People who have lived in the United States for 20 years or more are now being detained and deported. Families are torn apart. Personal property is lost or confiscated. There are documented cases of abuse, including sexual assault, in detention facilities.³² Many of those removed were actively complying with immigration procedures when enforcement actions occurred.³³
These harms are justified by a culture that treats certain lives as disposable—and that culture remains driven by white privilege and racialized fear.
ConclusionThe United States cannot confront its present without naming it honestly. Genocide, slavery, and forced removal are not closed chapters of American history; they are recurring methods of state power. Today, Immigration and Customs Enforcement represents the latest institutional expression of that power. Through raids, detention, and deportation, ICE enforces a system that disappears people from their homes, separates families, and strips individuals of legal and human dignity—often without meaningful due process.
These actions are not merely controversial policy choices; they are morally indefensible and criminal in nature. Were an individual or private organization to abduct people, confine them indefinitely, and expel them from their communities, the law would rightly call it kidnapping. That the same acts are carried out under the authority of the state does not cleanse them of their immorality—it magnifies it.

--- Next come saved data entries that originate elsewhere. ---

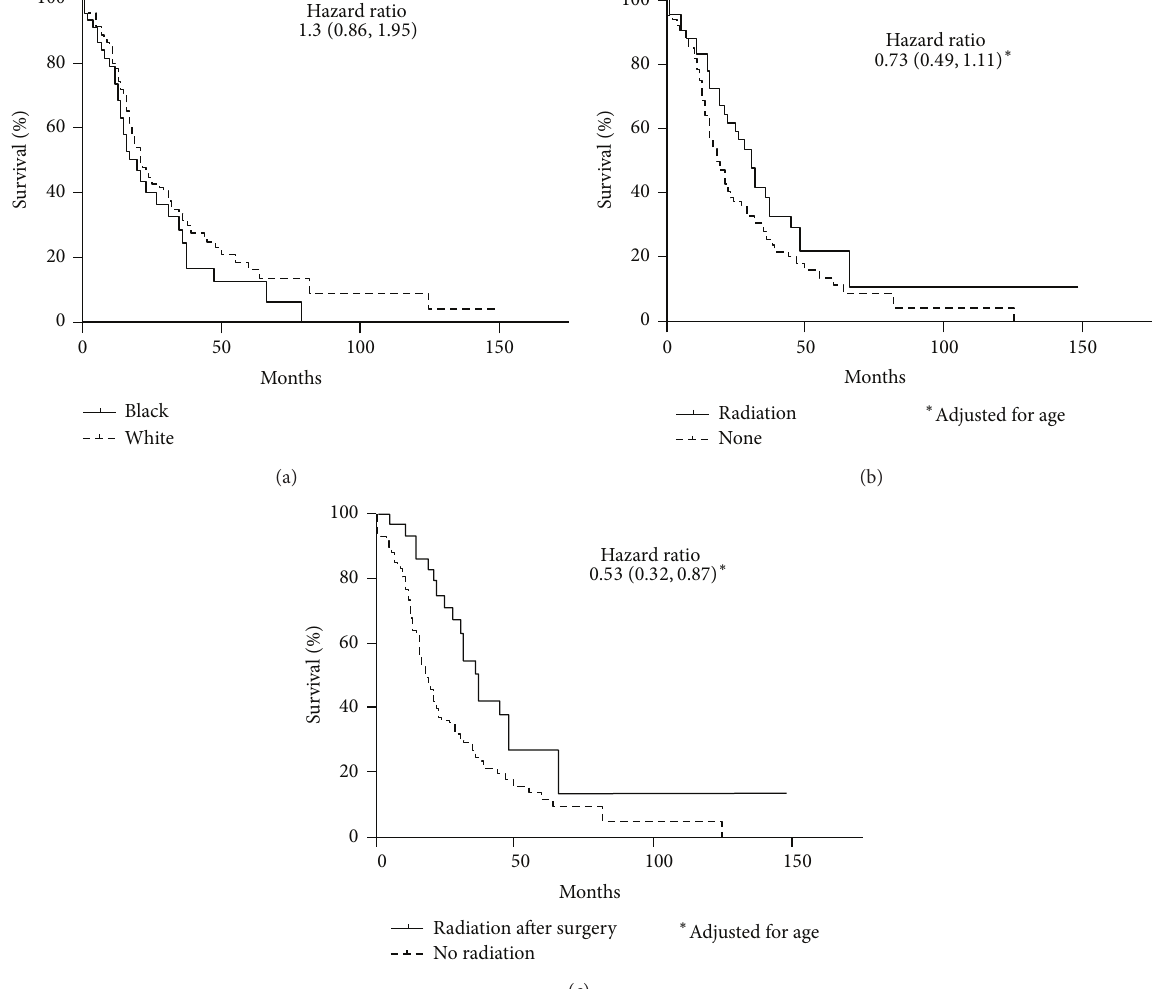
for Caucasians, African-Americans, American Indians, and Asian Pacific Islanders were 0.2, 0.5, 0.3, and 0.1 cases/million, respectively (data not shown), with a statistically significant difference between Caucasians and African-Americans ( 𝑃 =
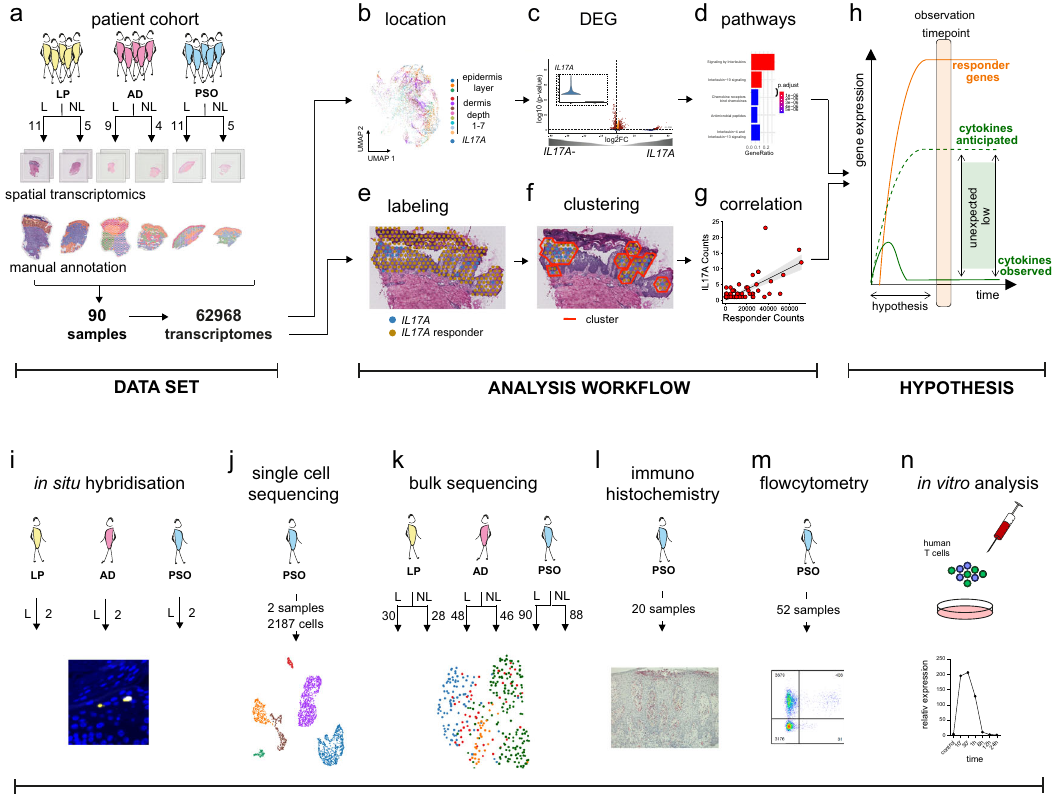
Fig. 1 | The study design highlighting the spatial transcriptomic dataset, the analysis pipeline, and the validation cohorts and techniques. a ST dataset consisting of 90 spatial samples (31 patients) 62 lesional samples, 28 non-lesional samples, and three ncISD (lichen planus (LP), atopic dermatitis (AD), psoriasis (Pso)) resulting in 62,968 transcriptomes. Within the analysiswork fl ow, everyspot in all samples was manually annotated according to tissue localization (basal-, middle-, upper epidermis, dermis depth 1-7). b Leukocyte-positive spots were de fi nedbytheexpressionofeither CD2,CD3D,CD3E,CD3G,CD247(CD3Z),orPTPRC (CD45) or combinations of markers and cytokine transcript-positive leukocytes wereassignedtoatissue localization. c Differentialgeneexpression (DEG)analysis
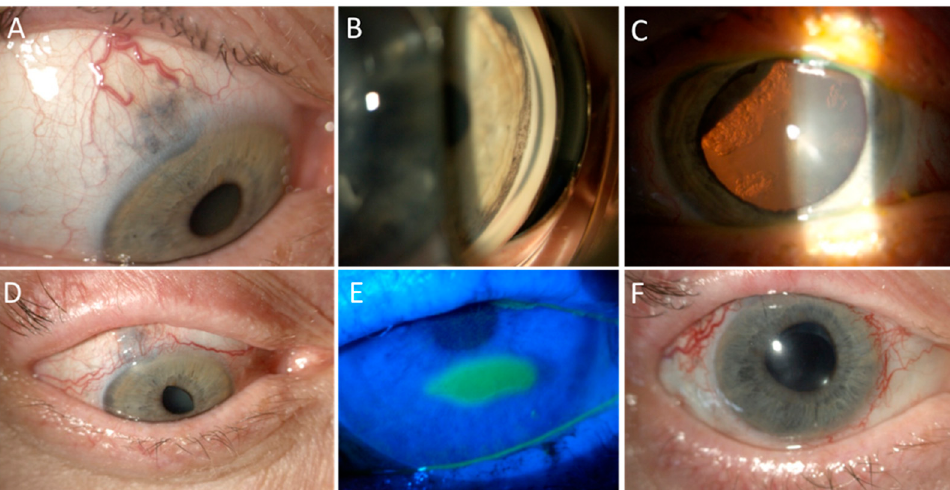
Figure 3. Anterior surface toxicity of PBR. Part ( A ): A 61 year-old lady presented with a large cilio-choroidal melanoma with scleral and iris invasion in the right eye, which was her only eye, as the left one had been previously enucleated due to a trauma. Part ( B ): Circumferential invasion of the iris angle by pigmented cells was detected on gonioscopy. Part ( C ): Sectorial cataract was present due to lens infiltration by the melanoma, as well as inferior exudative retinal detachment. The patient was treated with PBR sectorial irradiation of the ciliary body, anterior choroid, and whole iris. Harvesting of limbal stem cell was not performed due to the extraocular extension. Part ( D ): Three months after treatment, the patient developed madarosis and scarring of the superior eyelid and diffuse punctate keratitis that was managed with the regular use of artificial tears and vitamin A ointment in association with atropine and unpreserved mild steroids. Part ( E ): Eight months after treatment, a neurotrophic keratopathy developed and was treated with gas-permeable contact lenses and hourly tear substitutes. Part ( F ): Two years after PBR, the tumour has regressed to a flat scar. The patient has undergone cataract surgery and anti-vascular endothelial growth factor injections, vitrectomy, and endolaser for neovascular glaucoma due to ischemic retinopathy, with a residual visual acuity of 20/200 due to radiation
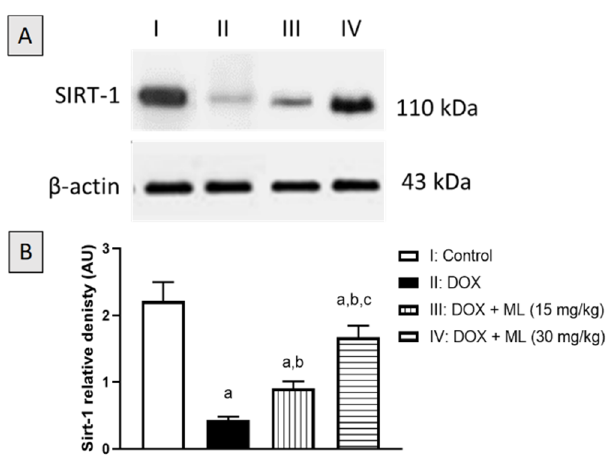
Figure 8. ( A ) Western blot analysis of Sirt-1 and β -actin expression in liver tissues. I: Control,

History shows that societies rarely recognize their crimes while they are committing them. They are justified as necessary, legal, and temporary. ICE operates under precisely these claims. But legality does not equal legitimacy, and enforcement does not equal justice. Until Americans are willing to recognize ICE’s practices as part of a long continuum of state violence—rather than an aberration—the cycle will continue. New victims will replace old ones, new language will mask familiar crimes, and the American state will persist in harming those it deems expendable.